■ Written task: Provide an exact reproduction of every entry.

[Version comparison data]
________________________________________

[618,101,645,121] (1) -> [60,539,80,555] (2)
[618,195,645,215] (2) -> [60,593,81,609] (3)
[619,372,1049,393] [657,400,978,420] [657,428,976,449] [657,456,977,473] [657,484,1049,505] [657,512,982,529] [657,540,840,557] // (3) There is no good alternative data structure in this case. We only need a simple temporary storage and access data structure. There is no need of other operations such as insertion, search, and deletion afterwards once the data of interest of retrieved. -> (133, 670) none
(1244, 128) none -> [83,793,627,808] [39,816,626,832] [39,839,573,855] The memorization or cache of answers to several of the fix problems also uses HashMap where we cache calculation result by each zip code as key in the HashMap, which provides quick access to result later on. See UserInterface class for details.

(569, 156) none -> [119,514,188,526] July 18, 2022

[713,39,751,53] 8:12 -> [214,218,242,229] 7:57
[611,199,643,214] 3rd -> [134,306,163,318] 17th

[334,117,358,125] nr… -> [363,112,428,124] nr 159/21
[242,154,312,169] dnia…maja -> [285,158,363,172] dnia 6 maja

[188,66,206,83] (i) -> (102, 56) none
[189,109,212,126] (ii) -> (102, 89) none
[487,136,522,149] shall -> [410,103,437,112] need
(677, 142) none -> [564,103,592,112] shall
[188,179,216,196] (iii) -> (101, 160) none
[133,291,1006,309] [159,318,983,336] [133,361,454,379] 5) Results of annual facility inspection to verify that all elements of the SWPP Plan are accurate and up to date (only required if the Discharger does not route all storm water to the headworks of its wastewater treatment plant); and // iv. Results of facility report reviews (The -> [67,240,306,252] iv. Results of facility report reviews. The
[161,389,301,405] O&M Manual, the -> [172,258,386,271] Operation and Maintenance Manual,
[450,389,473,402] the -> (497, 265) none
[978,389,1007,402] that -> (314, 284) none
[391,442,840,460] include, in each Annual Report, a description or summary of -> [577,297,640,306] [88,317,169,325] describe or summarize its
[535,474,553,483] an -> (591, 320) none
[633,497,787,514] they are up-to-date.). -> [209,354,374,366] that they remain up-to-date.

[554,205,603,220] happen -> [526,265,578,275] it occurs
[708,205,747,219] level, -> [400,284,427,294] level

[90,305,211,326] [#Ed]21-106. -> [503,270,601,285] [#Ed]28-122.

________________________________________

■ Solution to this exercise:
[618,101,645,121] (1) -> [60,539,80,555] (2)
[618,195,645,215] (2) -> [60,593,81,609] (3)
[619,372,1049,393] [657,400,978,420] [657,428,976,449] [657,456,977,473] [657,484,1049,505] [657,512,982,529] [657,540,840,557] // (3) There is no good alternative data structure in this case. We only need a simple temporary storage and access data structure. There is no need of other operations such as insertion, search, and deletion afterwards once the data of interest of retrieved. -> (133, 670) none
(1244, 128) none -> [83,793,627,808] [39,816,626,832] [39,839,573,855] The memorization or cache of answers to several of the fix problems also uses HashMap where we cache calculation result by each zip code as key in the HashMap, which provides quick access to result later on. See UserInterface class for details.

(569, 156) none -> [119,514,188,526] July 18, 2022

[713,39,751,53] 8:12 -> [214,218,242,229] 7:57
[611,199,643,214] 3rd -> [134,306,163,318] 17th

[334,117,358,125] nr… -> [363,112,428,124] nr 159/21
[242,154,312,169] dnia…maja -> [285,158,363,172] dnia 6 maja

[188,66,206,83] (i) -> (102, 56) none
[189,109,212,126] (ii) -> (102, 89) none
[487,136,522,149] shall -> [410,103,437,112] need
(677, 142) none -> [564,103,592,112] shall
[188,179,216,196] (iii) -> (101, 160) none
[133,291,1006,309] [159,318,983,336] [133,361,454,379] 5) Results of annual facility inspection to verify that all elements of the SWPP Plan are accurate and up to date (only required if the Discharger does not route all storm water to the headworks of its wastewater treatment plant); and // iv. Results of facility report reviews (The -> [67,240,306,252] iv. Results of facility report reviews. The
[161,389,301,405] O&M Manual, the -> [172,258,386,271] Operation and Maintenance Manual,
[450,389,473,402] the -> (497, 265) none
[978,389,1007,402] that -> (314, 284) none
[391,442,840,460] include, in each Annual Report, a description or summary of -> [577,297,640,306] [88,317,169,325] describe or summarize its
[535,474,553,483] an -> (591, 320) none
[633,497,787,514] they are up-to-date.). -> [209,354,374,366] that they remain up-to-date.

[554,205,603,220] happen -> [526,265,578,275] it occurs
[708,205,747,219] level, -> [400,284,427,294] level

[90,305,211,326] [#Ed]21-106. -> [503,270,601,285] [#Ed]28-122.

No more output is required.